Abstract

AbstractEcosystem engineers can radically reshape ecosystems by modulating the availability of resources to other organisms through modifying either physical or biological aspects of the environment. The introduction or removal of ecosystem engineers from otherwise stable ecosystems can impact the diversity of co‐occurring species, such as driving local extinctions of native taxa.
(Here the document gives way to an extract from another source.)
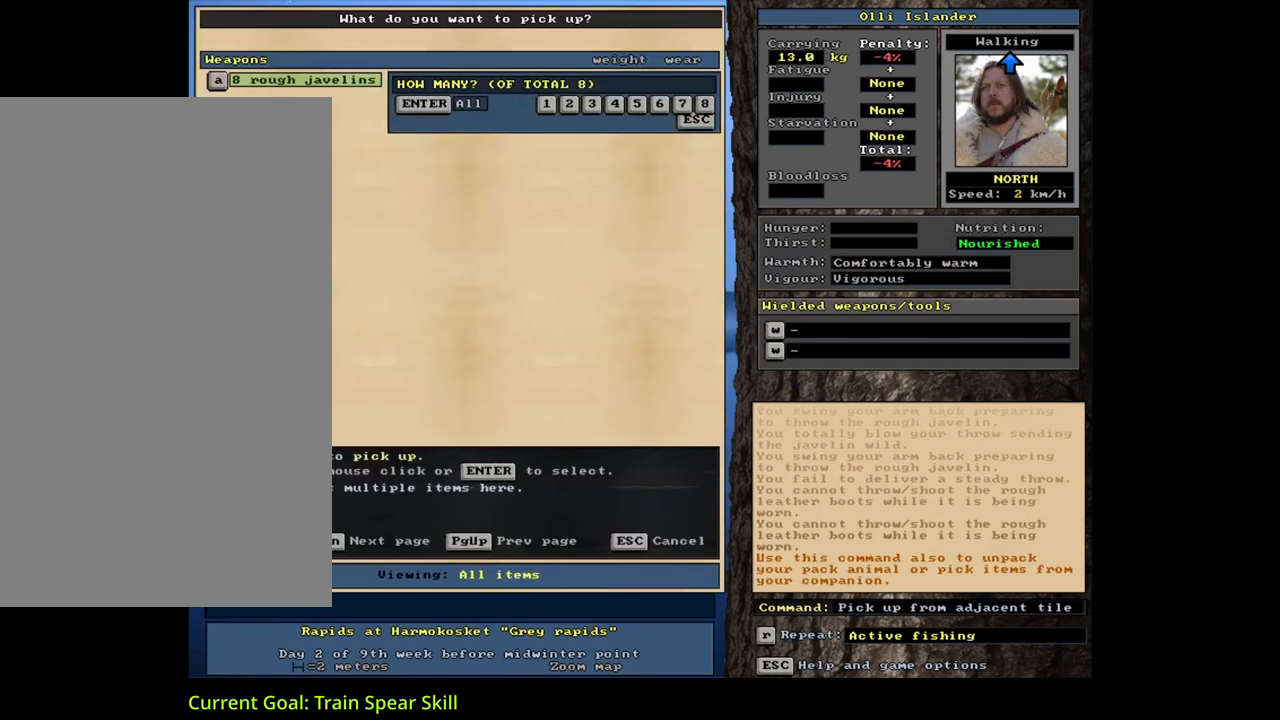
{"keys": [], "mouse": [], "events": [[17, "return", "down"], [100, "return", "up"], [383, "s", "down"], [483, "s", "up"]]}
While these impacts are well established over ecological timescales for a wealth of taxa, the macroevolutionary implications of the onset of ecosystem engineering behaviours are less clear. Despite this uncertainty, ecosystem engineering has been implicated in several major transitions in Earth history including the appearance of extensive bioturbation during the Cambrian substrate revolution and associated Ediacaran–Cambrian turnover, and the Great Oxygenation Event. Whether ecosystem engineers are frequently associated with turnover and extinction in deep time is not known. Here we investigate this with an eco‐evolutionary simulation framework in which we assign lineages the ability to impact the fitness of co‐occurring taxa through phenotype–environment feedback. We explore numerous conditions, including how frequently such feedback occurs, and whether ecosystem engineers modify or create niches. We show that there is no general expected outcome from the introduction of ecosystem engineers. In a minority of runs, ecosystem engineering lineages completely dominate, rendering all others extinct, but in others they persist (but do not dominate), or die out. We suggest that ecosystem engineers have complex impacts, but possess the capacity to profoundly shape diversity, and it is appropriate to consider them alongside other exogenous extinction drivers in deep time.